【舞いあがれ!】細やかなセリフで示す山田事務員の心変わり…「奥さん」から「社長」へ

 たった一つの言葉で、心の変わりようまで描き出す。そんな脚本に視聴者が心底感心していたようだ。

 1月19日放送のNHK連続テレビ小説「舞いあがれ!」第75回では、ヒロインの岩倉舞(福原遥)が営業で取ってきた仕事に、社員が一丸となってまい進する様子が描かれた。そんななか、舞に対して冷ややかだった事務員の山田(大浦千佳)が、急に態度を変えてきたという。

 舞の母親・めぐみ(永作博美)が社長を継いだ部品工場の株式会社IWAKURAは、夫で前社長の浩太(高橋克典)が急逝した影響もあり、業績が悪化。だが前回、営業課の新米社員となった舞が薄型テレビ向けねじの仕事をもらうことができ、社内は活気づいていた。

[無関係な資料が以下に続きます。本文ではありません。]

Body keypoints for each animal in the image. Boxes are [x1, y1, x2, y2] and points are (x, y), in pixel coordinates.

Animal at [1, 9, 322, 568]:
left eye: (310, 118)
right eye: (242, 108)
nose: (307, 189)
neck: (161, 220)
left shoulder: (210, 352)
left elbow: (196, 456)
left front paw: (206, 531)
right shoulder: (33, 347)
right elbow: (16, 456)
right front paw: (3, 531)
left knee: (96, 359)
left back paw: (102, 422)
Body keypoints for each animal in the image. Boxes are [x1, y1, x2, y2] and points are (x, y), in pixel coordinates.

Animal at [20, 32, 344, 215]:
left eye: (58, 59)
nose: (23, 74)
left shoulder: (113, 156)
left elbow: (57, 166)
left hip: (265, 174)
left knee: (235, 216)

 試作には難航するも、かつて金銭的な理由から転職していた結城章(葵揚)が終業後に手伝ってくれることに。少しずつ試作も前進し、会議室で結城と社員たちがわいわいやっているなか、山田は夕食を買ってくるとめぐみに声を掛けていた。

「山田が『社長』と呼びかけるもめぐみはまったく気づかず、あらためて『社長ぉ!』と声をかけると、めぐみは『うん!?』と怪訝そうな顔で返事をしていました。このちょっとしたやり取りに視聴者からは《社長って呼んだ!》と驚きの声があがっていたのです」(テレビ誌ライター)

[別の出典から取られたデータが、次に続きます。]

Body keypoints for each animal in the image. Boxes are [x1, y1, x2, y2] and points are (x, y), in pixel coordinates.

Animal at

新規営業に成功した舞を、山田は認め始めたようだ。トップ画像ともに©NHK

 第70回でめぐみが正式に社長を引き継いで以来、山田がめぐみに直接話しかける場面はこれが初めて。他の社員たちとしゃべるときは常に、めぐみのことを「奥さん」と呼んでいたものだ。

 社員たちにとって「社長」はあくまで、前社長だった浩太のこと。山田はIWAKURAが経営危機に陥って以来、常々早く逃げ出したいと語っており、後継社長であるめぐみのことを社長とは認めていなかったのだろう。

「だが舞が結城を呼び戻し、めぐみもそれを受け入れたことで、山田の気持ちにも変化が生じた様子。結城は古株の笠巻(古舘寛治)に次ぐ古参で、ナイスガイぶりゆえ社員からの信望も厚かった人物です。その結城が『IWAKURAに恩返ししたい』といって試作品の設計を手伝ってくれる姿を見て、山田もめぐみ新社長のことを見直したのではないでしょうか」(前出・テレビ誌ライター)

 たった一言の「社長」というセリフに込められた、山田の変心。そんな細やかな脚本こそ「舞いあがれ!」らしさの表れではないだろうか。

 そうなると次に視聴者が期待するのは、山田が舞のことを何と呼ぶのかだ。これまで通りに「お嬢さん」と呼び続けるのか、それとも「岩倉さん」に変わるのか。営業課の先輩である藤沢(榎田貴斗)がすでに岩倉さんと呼んでいるなか、山田の変化に引き続き注目が集まることだろう。